Pour le sociologue Thierry Pech, spécialiste des questions sociales, ces conflits couvaient et c’est la décrue du chômage qui les remet depuis peu au cœur du débat social :

"Le retour des conflits salariaux naît de la convergence de plusieurs facteurs. Structurellement, la menace du chômage décroît en France du fait du cycle démographique. En termes conjoncturels, il y a la hausse des prix, mais aussi la campagne présidentielle, qui s’est faite essentiellement autour du pouvoir d’achat. Ce faisant, on a justifié les revendications autour du ’gagner plus’. Or demander plus, c’est un chemin plus court encore vers une hausse de salaire que travailler plus."

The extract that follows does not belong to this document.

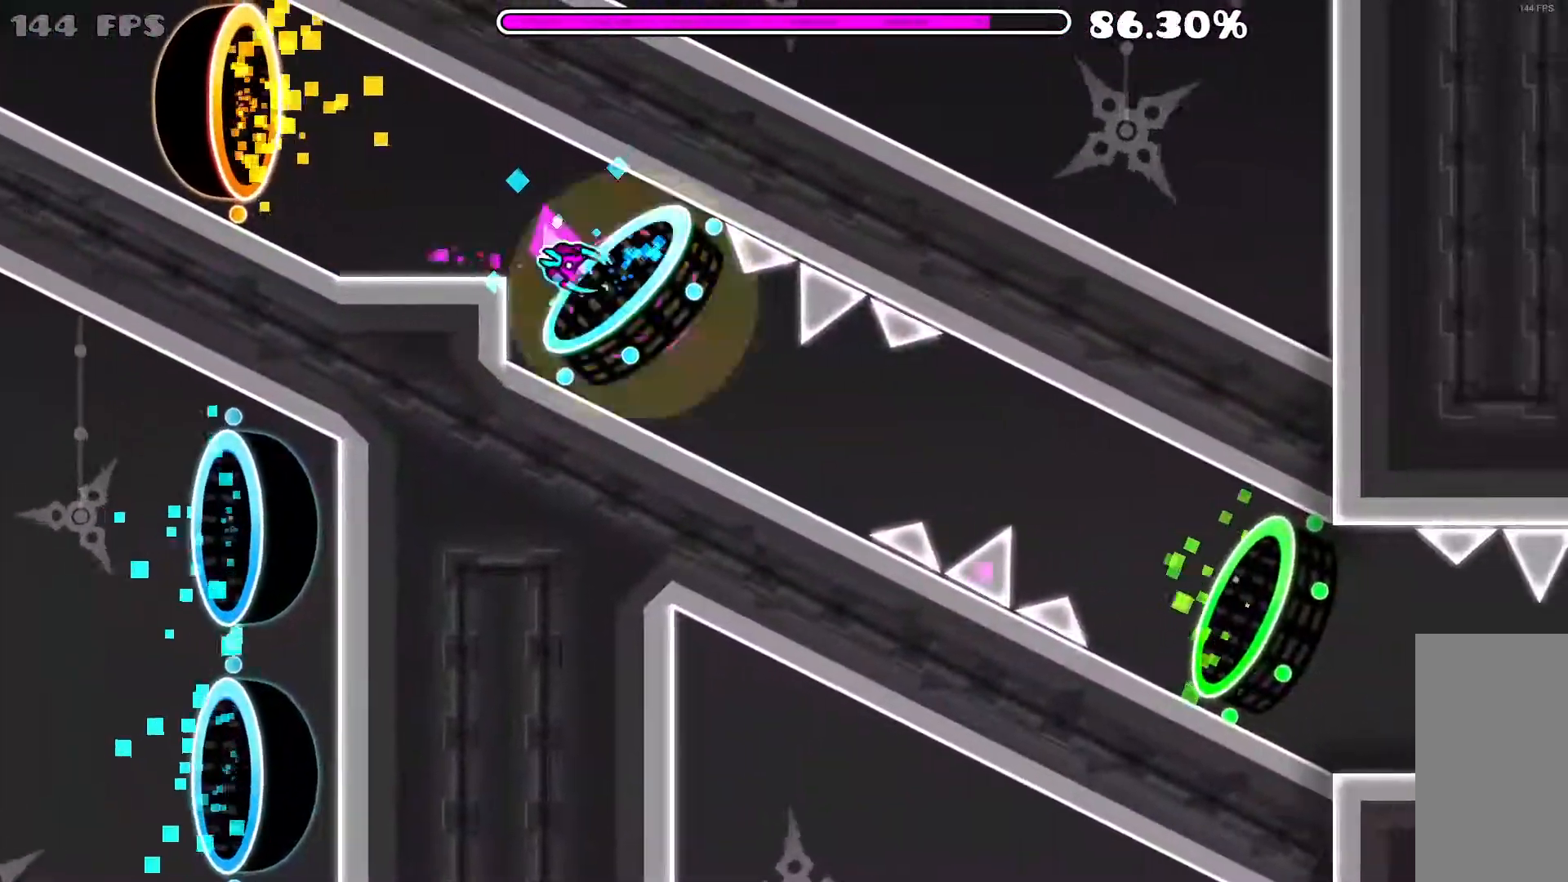
{"keys": [], "mouse": [], "events": [[250, "mouse_left", "down"], [300, "mouse_left", "up"], [383, "mouse_left", "down"], [433, "mouse_left", "up"]]}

Nnotant que cette accélération des revendications sur les salaires va compliquer la réforme du SMIC, Thierry Pech souligne qu’il n’y a rien d’étonnant à ce que les piquets de grève essaiment chez Carrefour ou Coca-Cola. Pas parce que les salaires y sont les plus faibles, loin s’en faut :

"A 1800, 2000 euros net par mois, ils sont juste au-dessus du salaire médian. Mais, dans les entreprises moyennes et grandes, il existe des collectifs structurés et une relation d’emploi relativement stable. Dans les petites structures, dans le secteur des services à la personne, par exemple, il n’y a pas de revendication salariale et les salaires sont souvent inférieurs."

Un effet d’entrainement peut-il avoir lieu sur l’ensemble du marché du travail ? Thierry Pech en doute : c’est la revalorisation des minima sociaux qui peut avant tout agir comme un "effet de dominos" sur le niveau global des salaires."

"Chez Coca, les gars sont quand même sacrément payés..."

Cet après-midi-là à Grigny, un chauffeur de camion, salarié d’un sous-traitant qui travaille sur le site, est passé à l’usine. Grève ou pas, il sera payé et il sourit, "solidaire". Tout en précisant, 1800 euros nets par mois, heures supplémentaires, prime accident, ancienneté et week-ends compris :

"Chez Coca, les gars sont quand même sacrément payés... Espérons que ça pourra nous être profitable !"

Or Thierry Pech avance justement que la revalorisation de salaires dans une grande entreprise comme Coca-Cola ou encore Peugeot peut avoir un effet contraire chez ses petits sous-traitants :

"En cédant sur les salaires en interne pour garantir un relatif confort social à ses employés, une grande boîte va chercher à imposer des prix encore plus comprimés à ses sous-traitants, dont les salariés, eux, vont se trouver encore plus précaires. En amont de la chaîne, c’est plus à des dégâts sociaux qu’à un effet de levier qu’on risque d’assister. A terme, c’est justement le sous-traitant qui risque d’être délocalisé."